It was the year that R.E.M. and Red Hot Chili Peppers went mainstream. Smashing Pumpkins were still underground. U2 had their first (and perhaps best) of several major sound and image makeovers. And in addition to that breakthrough sophomore effort from Nirvana, Temple of the Dog, Pearl Jam and Sound Garden saw to it that every other headline in music publications included the words alternative, grunge or Seattle.
It was the year that brought us Lollapalooza. Tipper Gore and the Parents Music Resource Center were in full force and “Parental Advisory” stickers became formalized and were slapped on more albums than ever before thought imaginable.
It was the year that Tupac Shakur and Kurt Cobain were introduced to the world. Over the next few years they would each become household names while courting controversy and fame. Each artist provided a unique soundtrack for those who were fatherless, or at least felt they were. Before the decade was over, the world would lose both artists to violent deaths, each shrouded in conspiracy theories.

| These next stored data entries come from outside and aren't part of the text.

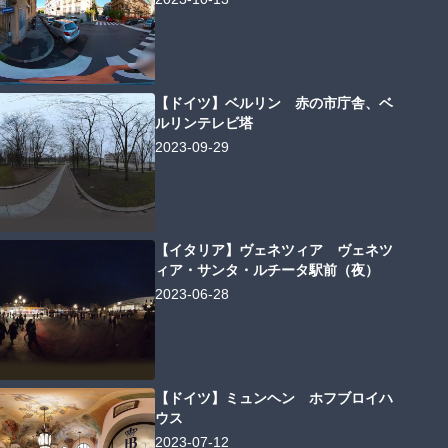
【ドイツ】ベルリン 赤の市庁舎、ベ
ルリンテレビ塔
2023-09-29
【イタリア】ヴェネツィア ヴェネツ
ィア・サンタ・ルチータ駅前（夜）
2023-06-28
【ドイツ】ミュンヘン ホフブロイハ
ウス
2023-07-12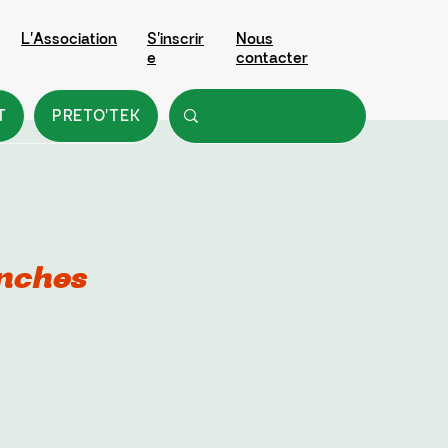
L'Association
S'inscrir
Nous
e
contacter
T
PRETO'TEK
nches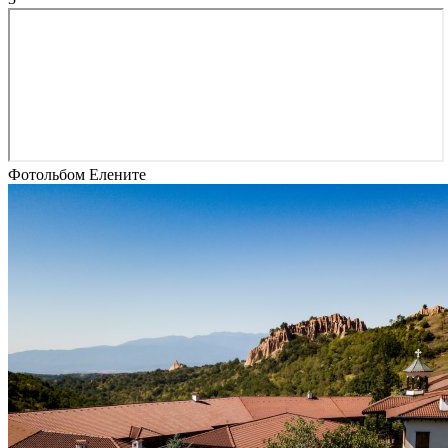
Фотольбом Елените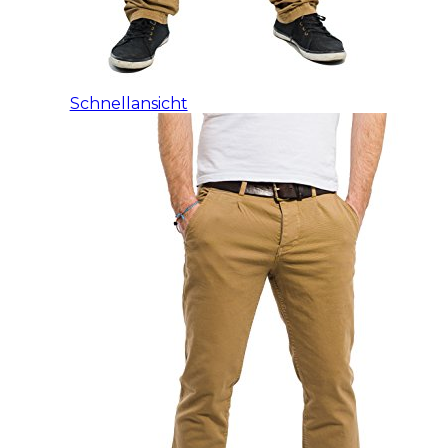
Schnellansicht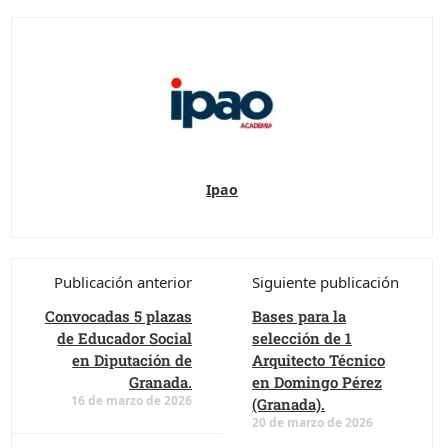
Ipao
Publicación anterior
Siguiente publicación
Convocadas 5 plazas
Bases para la
de Educador Social
selección de 1
en Diputación de
Arquitecto Técnico
Granada.
en Domingo Pérez
16 de marzo de 2026
(Granada).
20 de marzo de 2026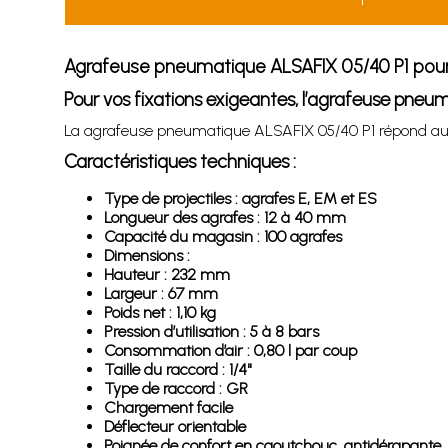
Agrafeuse pneumatique ALSAFIX 05/40 P1 pour
Pour vos fixations exigeantes, l’agrafeuse pneu
La agrafeuse pneumatique ALSAFIX 05/40 P1 répond aux 
Caractéristiques techniques :
Type de projectiles : agrafes E, EM et ES
Longueur des agrafes : 12 à 40 mm
Capacité du magasin : 100 agrafes
Dimensions :
Hauteur : 232 mm
Largeur : 67 mm
Poids net : 1,10 kg
Pression d’utilisation : 5 à 8 bars
Consommation d’air : 0,80 l par coup
Taille du raccord : 1/4"
Type de raccord : GR
Chargement facile
Déflecteur orientable
Poignée de confort en caoutchouc, antidérapante, ré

Do you remember in Back to the Future II when Marty tells Doc Brown that they need to go back to November 12, 1955? That was the last and most hectic day of Marty’s stay in 1955 in the first movie. The Doc responds to Marty saying, “It could mean that that point in time inherently contains some sort of cosmic significance. Almost as if it were the temporal junction point for the entire space-time continuum. On the other hand, it could just be an amazing coincidence.”
I truly believe that 1991 was one of the years in music. Like a few pivotal years in the 50′s and 60′s, it contains some sort of cosmic significance, at least for the world of music. Neither the pop charts nor “underground” music have been the same since.
Throughout 2011, I will be taking you back to 1991. I have about 25 albums and at least one movie on the list to blog about throughout the year. I will try my best to post on or near the anniversary of the original release date. Most of these albums were at least pretty good. Some of them were Masterpieces. And I would be less than honest if I didn’t include a couple that in retrospect are quite embarrassing. The majority are rock of one sub-genre or another, or hip hop. A couple are pop albums. There will be at least one R&B and one Country album. Most of them I discovered upon their release or shortly there after. A couple of them it took me a considerable amount of time to catch on to. I will note that as I go along. But all of them came from that important and game changing year. 1991 I solute you.